Wholly embracing the art of punk that saw participants rebel against the systems and authorities in place – Ember Mikayla takes on the state of contemporary times with this nostalgic yet conceptually insightful project.
Blending the raw vocal style and pace of punk-rock with a somewhat electronically fuzzy mix and some catchy riffs, Growing Up Punk kicks into gear with a quickly engaging Bleed The Machine.
The album feels immediately relevant to the implications of its name. Mikayla offers a certain accessible normality – a familiar, comforting sound, and topics that feel both personal and inviting in these angry, unsettled outpourings.
Anarchist Skirt follows the opener and makes for a fine example of a more personal, story-telling track. Mikayla leans back and further throughout Growing Up Punk, between that which involves us all, and that which is simply a means of venting intimate and honest reflections on the individual story. The balance works well, and always the music and the voice keep the threads alive between tracks.
Transfessions is an early highlight, infectious riffs pour through with quickness and weight, creating immersive escapism with ease. Weave in a storyline that’s deeply open about personal struggles and the search for self, complete with pain and the ache of unacceptance, and the whole thing captivates and entertains in a heavy, nostalgic yet topically modern fashion. Mikayla tells these kind of untold stories throughout this album, making it as fascinating a listen as it is energising for its punk-rock power and pace.

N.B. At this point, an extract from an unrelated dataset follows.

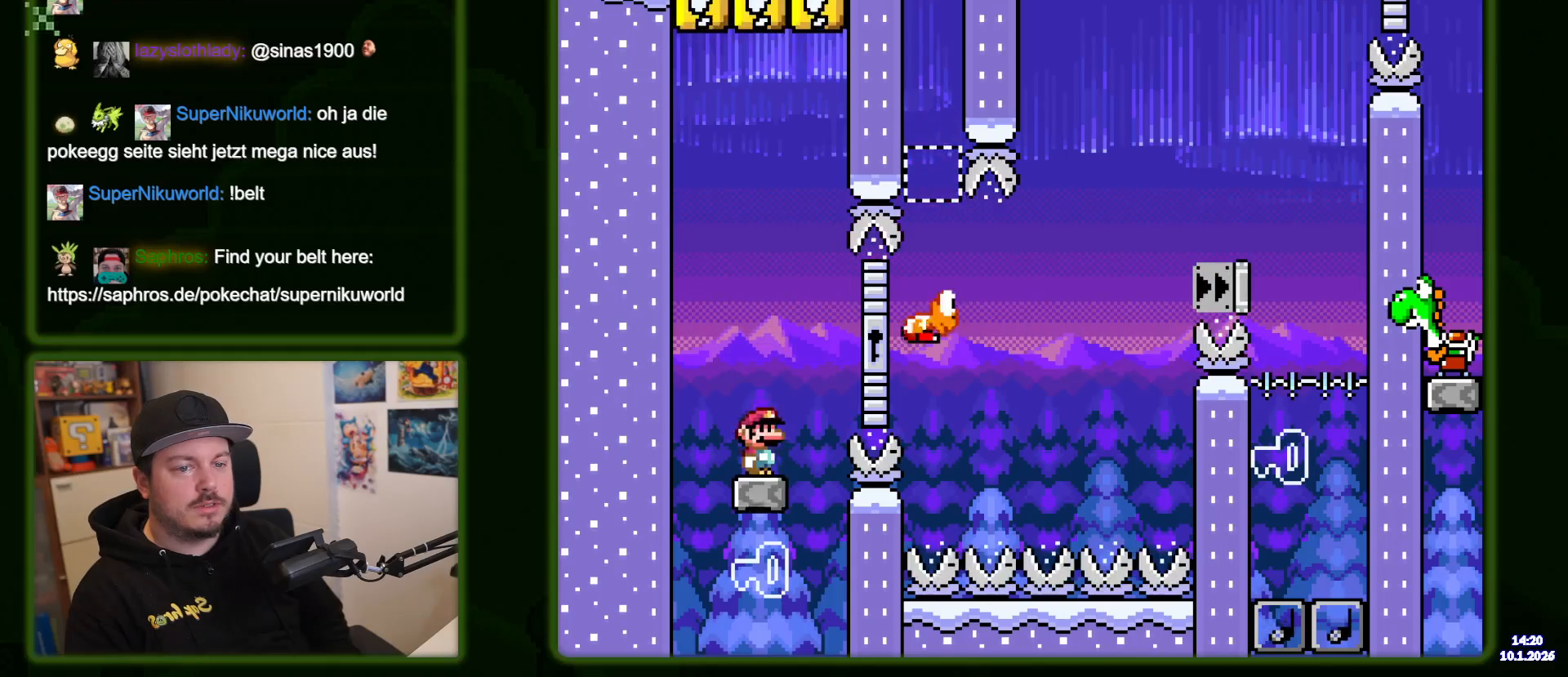
{"dt_ms": 500, "buttons": ["DPAD_RIGHT"], "events": [[33, "DPAD_RIGHT", "down"], [150, "B", "down"], [350, "B", "up"]]}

Offering a well-placed touch of contrast is the acoustic purity of The Stains In-Between. A moment of softness, intimacy and breathy calm – along with poetic reflections that further the artist’s connection with the listener. Every rock album needs its gentler moment, and this one works beautifully.

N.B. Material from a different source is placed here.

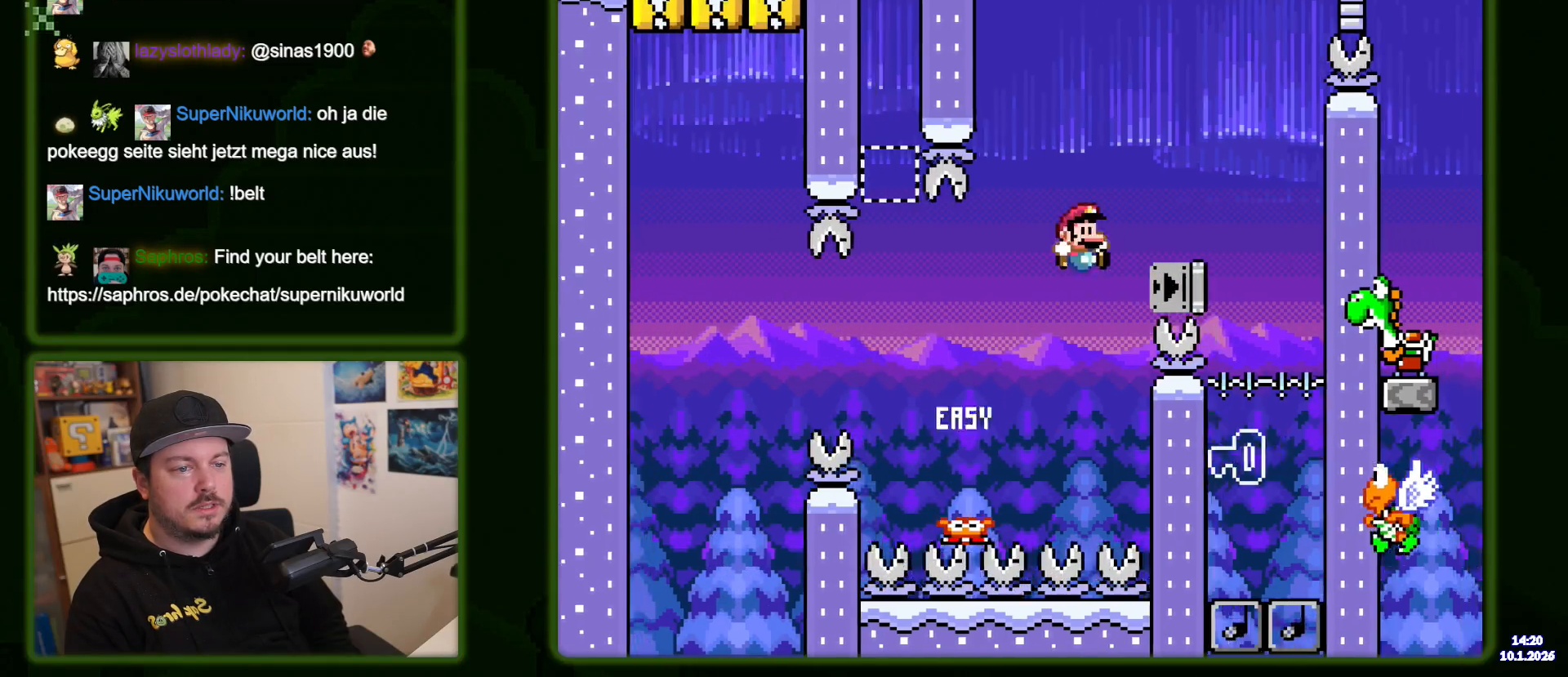
{"dt_ms": 500, "buttons": ["B", "DPAD_RIGHT"], "events": [[133, "DPAD_UP", "down"], [150, "DPAD_UP", "up"], [217, "DPAD_RIGHT", "up"], [300, "DPAD_LEFT", "down"], [417, "DPAD_LEFT", "up"], [500, "DPAD_RIGHT", "down"]]}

Other highlights include the screaming guitar sound and raw, passionate peaks of 1312, and the ultimately revealing, anthem-like weight of The Only I. We Are is also a melodic stand-out for its similarly anthemic quality. Really though, despite the somewhat home-made style of the project, it connects for its realness in both subject and sound. The more time you spend with these songs, the more the depths of the writing reaches out and connects.